### WORK ORDER
Pictures within the data are to be left out; everything else must be reproduced exactly.
:::::
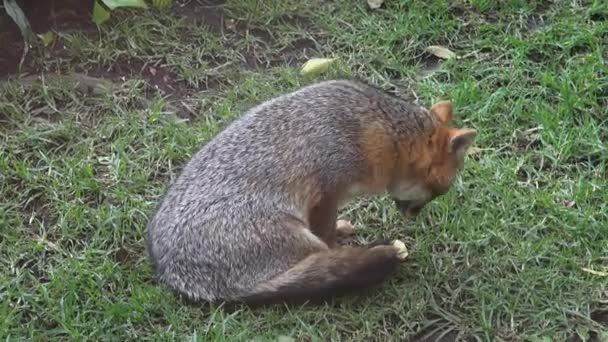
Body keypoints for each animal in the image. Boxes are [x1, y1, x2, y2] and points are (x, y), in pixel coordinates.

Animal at [145, 79, 478, 306]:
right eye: (438, 191)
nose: (413, 215)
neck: (379, 129)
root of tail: (173, 272)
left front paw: (343, 229)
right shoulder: (327, 193)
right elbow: (327, 235)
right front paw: (341, 242)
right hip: (294, 233)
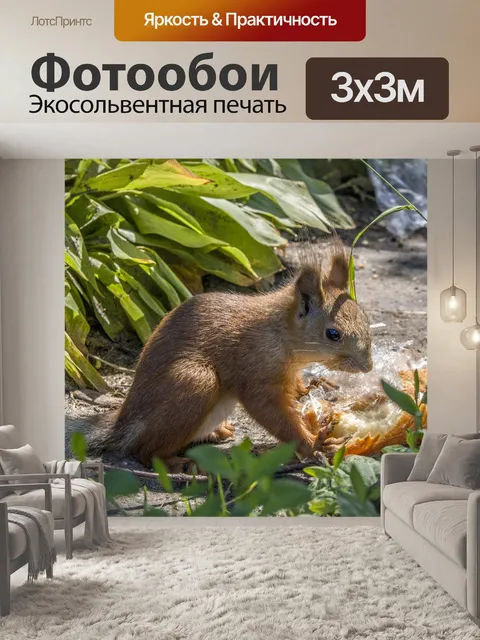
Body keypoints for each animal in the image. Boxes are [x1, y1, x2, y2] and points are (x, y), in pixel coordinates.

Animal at [90, 241, 373, 468]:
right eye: (333, 334)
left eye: (365, 317)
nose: (368, 367)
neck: (279, 334)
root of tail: (125, 422)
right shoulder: (255, 372)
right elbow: (272, 413)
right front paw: (315, 443)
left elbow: (295, 390)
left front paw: (311, 386)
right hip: (195, 380)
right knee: (144, 451)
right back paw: (178, 464)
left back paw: (216, 433)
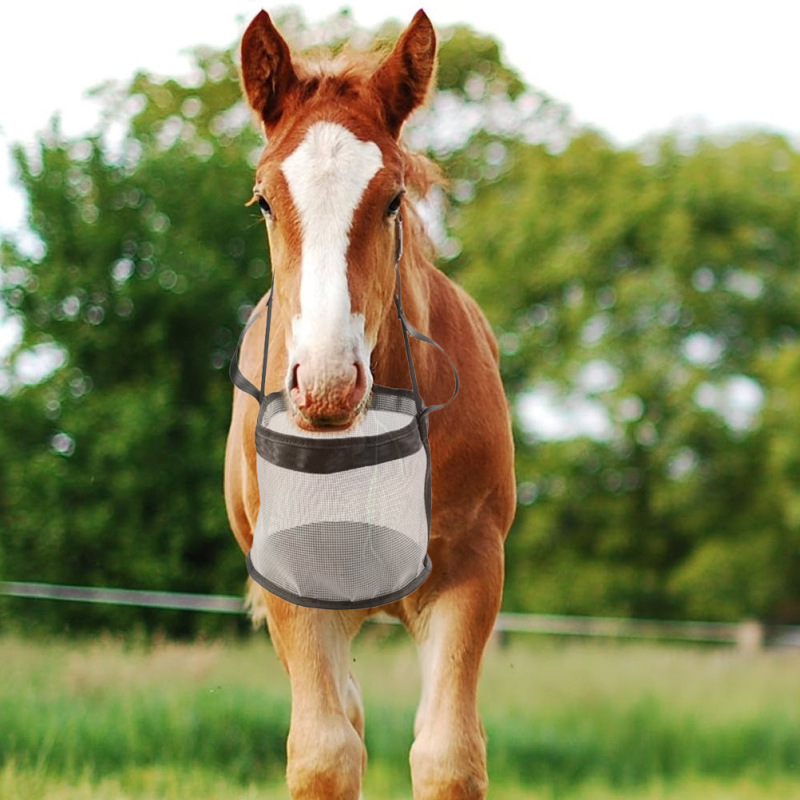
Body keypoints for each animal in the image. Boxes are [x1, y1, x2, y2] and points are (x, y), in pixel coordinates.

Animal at [222, 7, 516, 800]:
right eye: (264, 200)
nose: (326, 384)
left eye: (392, 198)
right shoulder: (292, 578)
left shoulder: (470, 567)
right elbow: (324, 754)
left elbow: (449, 756)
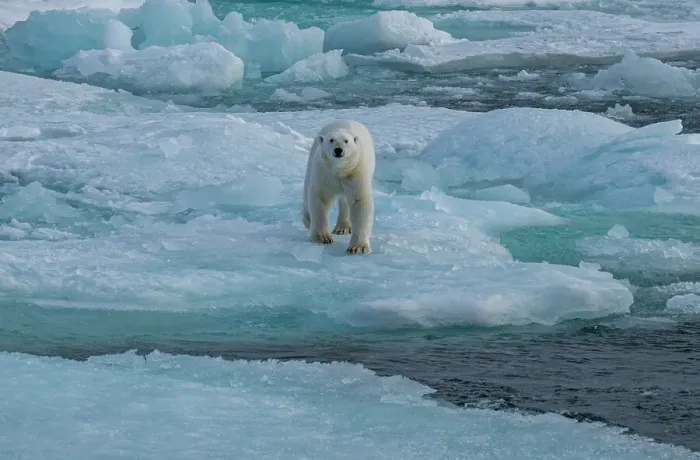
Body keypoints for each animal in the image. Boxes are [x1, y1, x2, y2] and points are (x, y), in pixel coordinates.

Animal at [302, 119, 376, 254]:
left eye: (346, 141)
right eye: (331, 140)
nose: (338, 150)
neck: (339, 170)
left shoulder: (356, 172)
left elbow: (359, 202)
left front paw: (358, 247)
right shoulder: (324, 172)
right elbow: (321, 198)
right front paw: (322, 237)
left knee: (344, 200)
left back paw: (342, 228)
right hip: (313, 158)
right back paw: (308, 219)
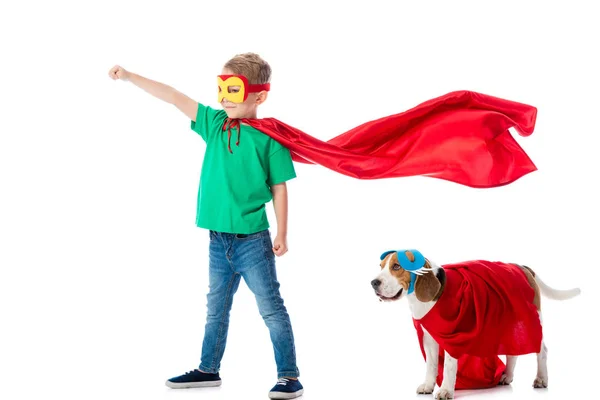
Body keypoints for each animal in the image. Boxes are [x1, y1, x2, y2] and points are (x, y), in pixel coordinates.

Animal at [372, 248, 580, 398]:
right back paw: (508, 375)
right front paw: (429, 385)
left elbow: (449, 366)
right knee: (512, 352)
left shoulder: (453, 337)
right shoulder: (429, 339)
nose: (373, 282)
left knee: (542, 351)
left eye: (397, 266)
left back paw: (541, 379)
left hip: (531, 319)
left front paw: (445, 390)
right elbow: (431, 365)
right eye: (381, 265)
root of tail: (522, 267)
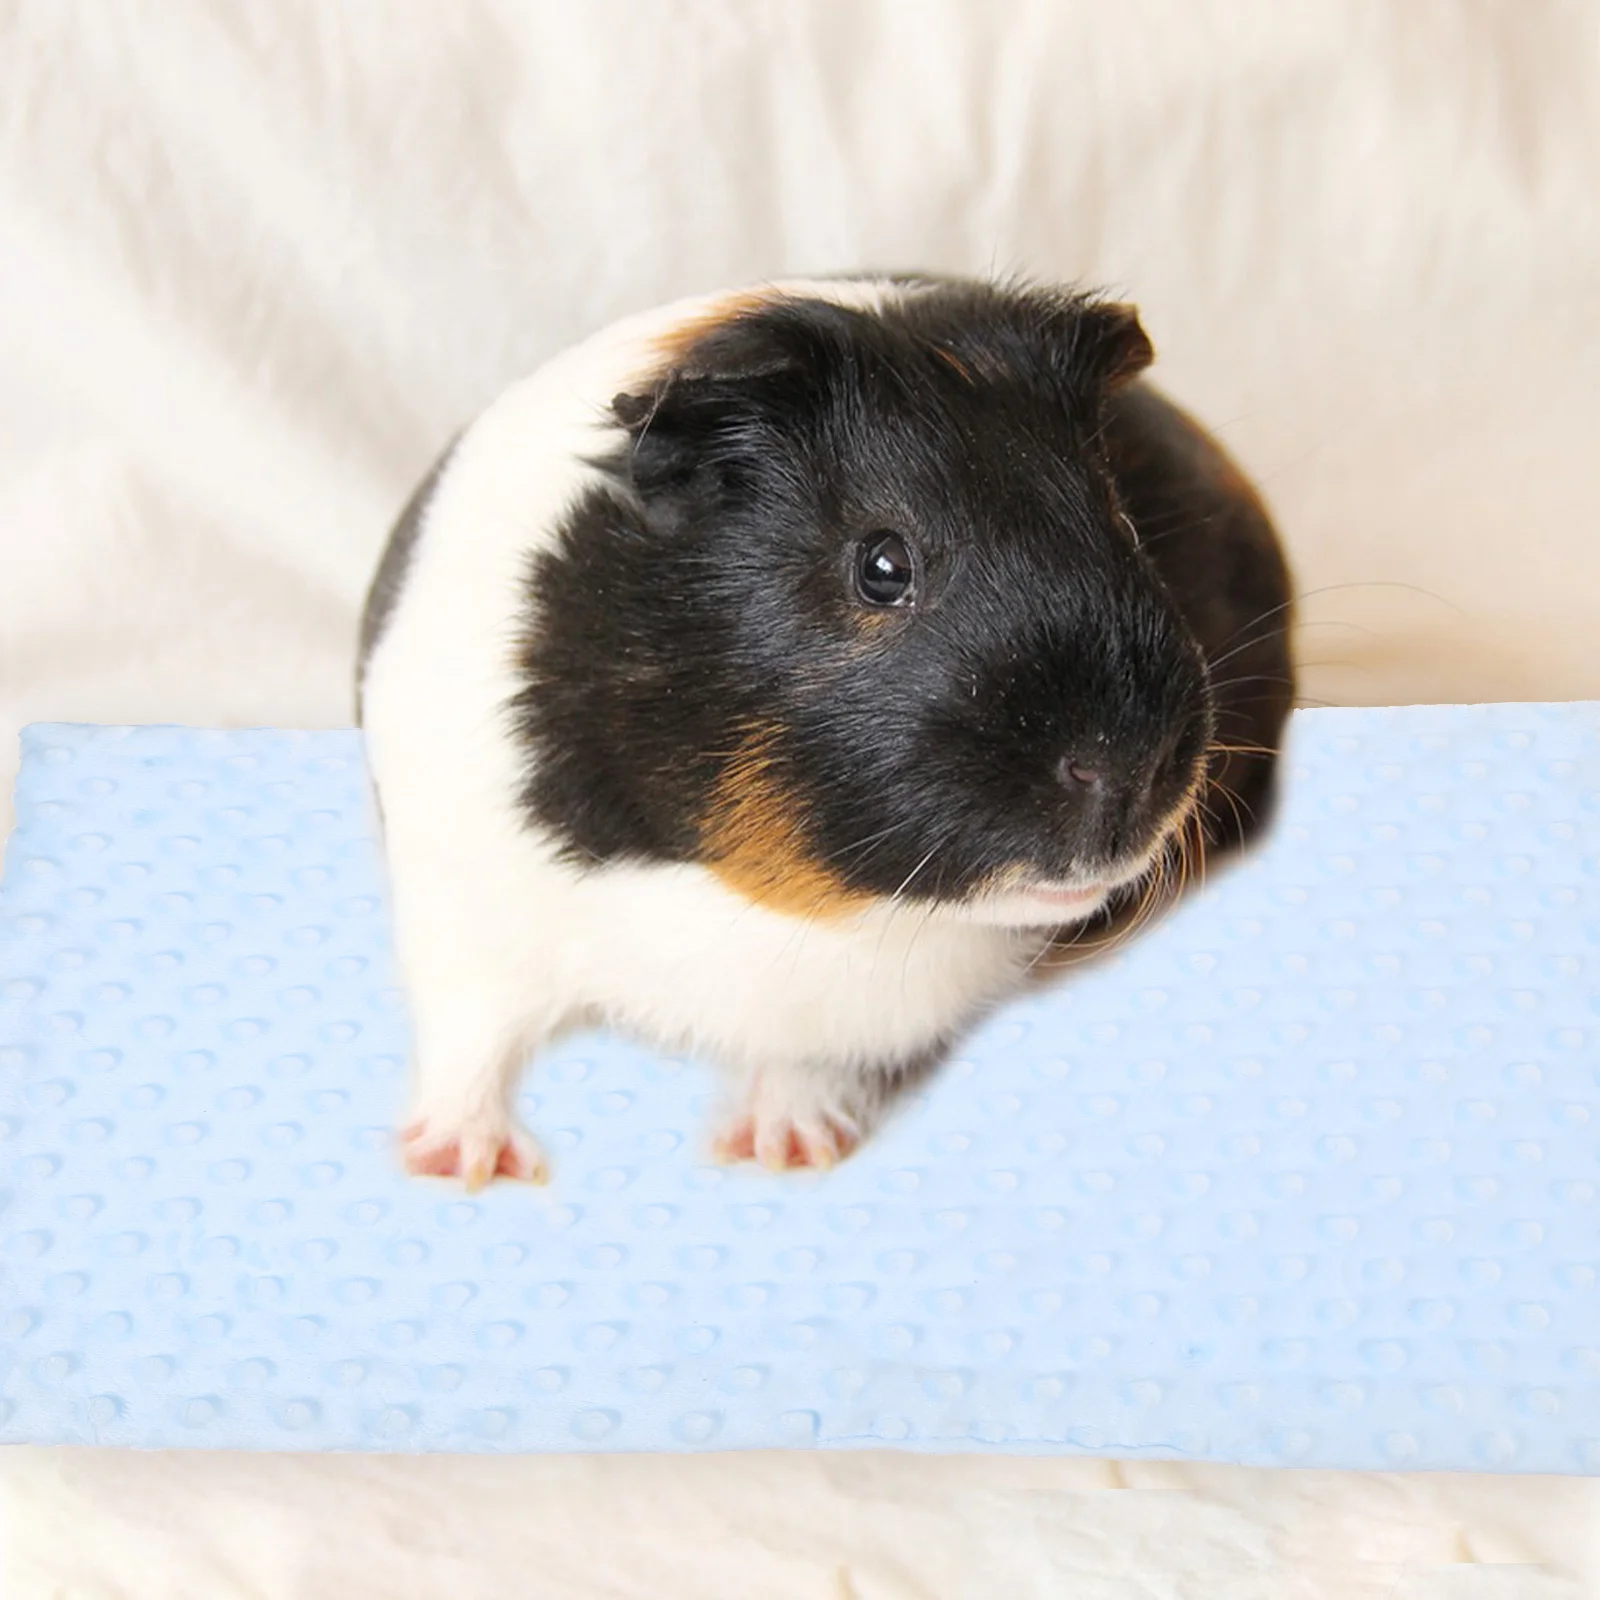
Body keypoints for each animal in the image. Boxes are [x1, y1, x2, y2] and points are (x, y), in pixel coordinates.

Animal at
:::::
### ANSWER SPACE
Body keypoints for each animal in the image. Boxes are [x1, y1, x2, y2] and points are (x, y), in pixel coordinates.

Animal at [145, 79, 478, 306]:
right eye: (438, 191)
nose: (413, 215)
neck: (379, 129)
root of tail: (173, 272)
left front paw: (343, 229)
right shoulder: (327, 193)
right elbow: (327, 235)
right front paw: (341, 242)
right hip: (294, 233)
Body keypoints for each animal in the image. Boxes are [x1, y1, x2, y2] and points are (x, y), in pixel coordinates.

Animal at [90, 241, 373, 468]:
right eye: (333, 334)
left eye: (365, 317)
nose: (368, 367)
neck: (279, 334)
root of tail: (125, 422)
right shoulder: (255, 372)
right elbow: (272, 413)
right front paw: (315, 443)
left elbow: (295, 390)
left front paw: (311, 386)
right hip: (195, 380)
right knee: (144, 451)
right back paw: (178, 464)
left back paw: (216, 433)
Body keypoints for each animal in the image. Boxes are [x1, y1, x2, y2] and points are (x, y), in pixel coordinates.

Animal at [222, 7, 516, 800]:
right eye: (264, 200)
nose: (326, 384)
left eye: (392, 198)
right shoulder: (292, 578)
left shoulder: (470, 567)
right elbow: (324, 754)
left elbow: (449, 756)
Body keypoints for each animal in the image. Boxes are [x1, y1, x2, y2] and points are (x, y), in pixel coordinates.

Animal at [302, 119, 376, 254]:
left eye: (346, 141)
right eye: (331, 140)
nose: (338, 150)
neck: (339, 170)
left shoulder: (356, 172)
left elbow: (359, 202)
left front paw: (358, 247)
right shoulder: (324, 172)
right elbow: (321, 198)
right front paw: (322, 237)
left knee: (344, 200)
left back paw: (342, 228)
right hip: (313, 158)
right back paw: (308, 219)
Body keypoints for each animal in the image. Boxes are [x1, y1, x2, y2] and points are (x, y), in pixel coordinates.

Animal at [372, 248, 580, 398]:
right back paw: (508, 375)
right front paw: (429, 385)
left elbow: (449, 366)
right knee: (512, 352)
left shoulder: (453, 337)
right shoulder: (429, 339)
nose: (373, 282)
left knee: (542, 351)
left eye: (397, 266)
left back paw: (541, 379)
left hip: (531, 319)
left front paw: (445, 390)
right elbow: (431, 365)
right eye: (381, 265)
root of tail: (522, 267)
Body keypoints for each animal in the image. Boxes are [x1, y1, x2, y2] and points are (x, y), in pixel coordinates.

Animal at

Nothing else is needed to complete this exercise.